3 VOORDELEN VAN HOUTSKELETBOUW ALS DROGE BOUWMETHODE

Terug naar het overzicht

HOUTSKELETBOUW VERBRUIKT ZEER WEINIG WATER

Houtskeletbouw is een droge bouwmethode, wat betekent dat er bij het bouwproces – zowel tijdens de productie, de bouwfase als de afwerking – maar zeer weinig water wordt gebruikt. Zo is er bijvoorbeeld geen water nodig voor de aanmaak van gips en cement. Bij een traditioneel huis wordt bij de opbouw gemiddeld tussen de 5.000 en 6.000 liter water verbruikt. Bij houtskeletbouw is dit slechts 10 à 25% van deze hoeveelheid, soms zelfs nog lager. En dat maakt ook financieel een groot verschil.

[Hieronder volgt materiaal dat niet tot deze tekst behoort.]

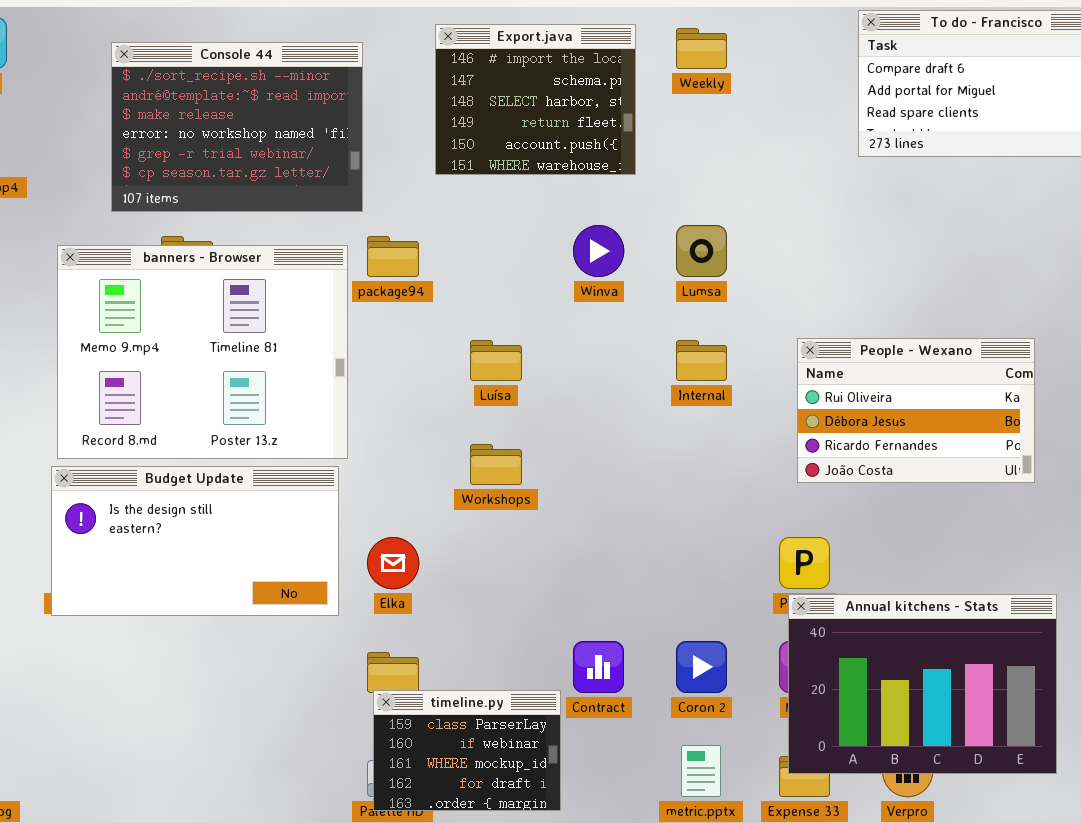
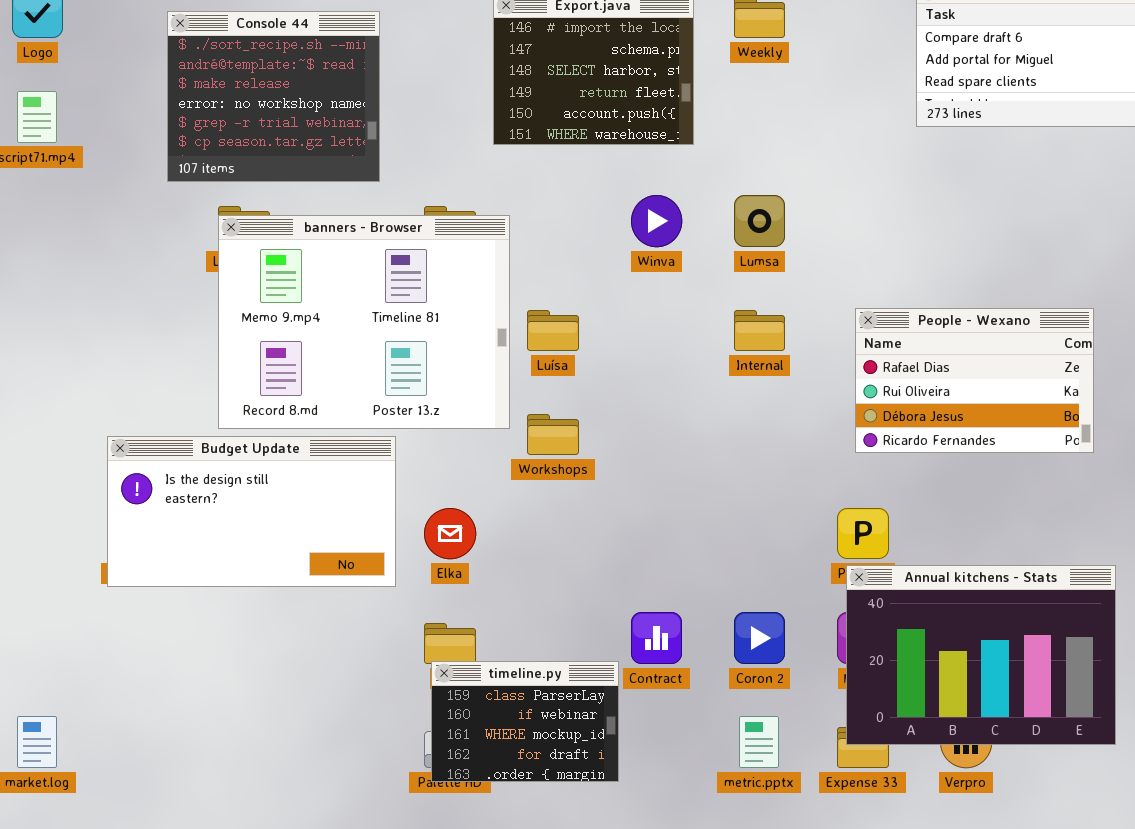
Console 44: [111,42,363,212] -> [167,11,380,182], resized
banners - Browser: [57,245,348,459] -> [218,215,510,429], moved
People - Wexano: [797,338,1035,483] -> [855,308,1094,453], scrolled up 1 row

HOUTSKELETBOUW HEEFT EEN KORTE DOORLOOPTIJD

Verder wordt ook de doorlooptijd – dat is de opeenvolging van de werken – aanzienlijk verkort. De montage duurt slechts enkele weken, waardoor de ruwbouw nauwelijks wordt blootgesteld aan weer en wind. Je hoeft dus ook niet lang te wachten voor de woning uitdroogt. Daarom kan je meteen na de afwerking al starten met schilderen. Bovendien zorgt dit ervoor dat je woning vanaf dag één al optimaal isoleert. Bij de klassieke bouwwijze met metselwerk en bepleistering kan het tot wel een jaar duren voor alles is uitgedroogd en de isolatie 100% werkt.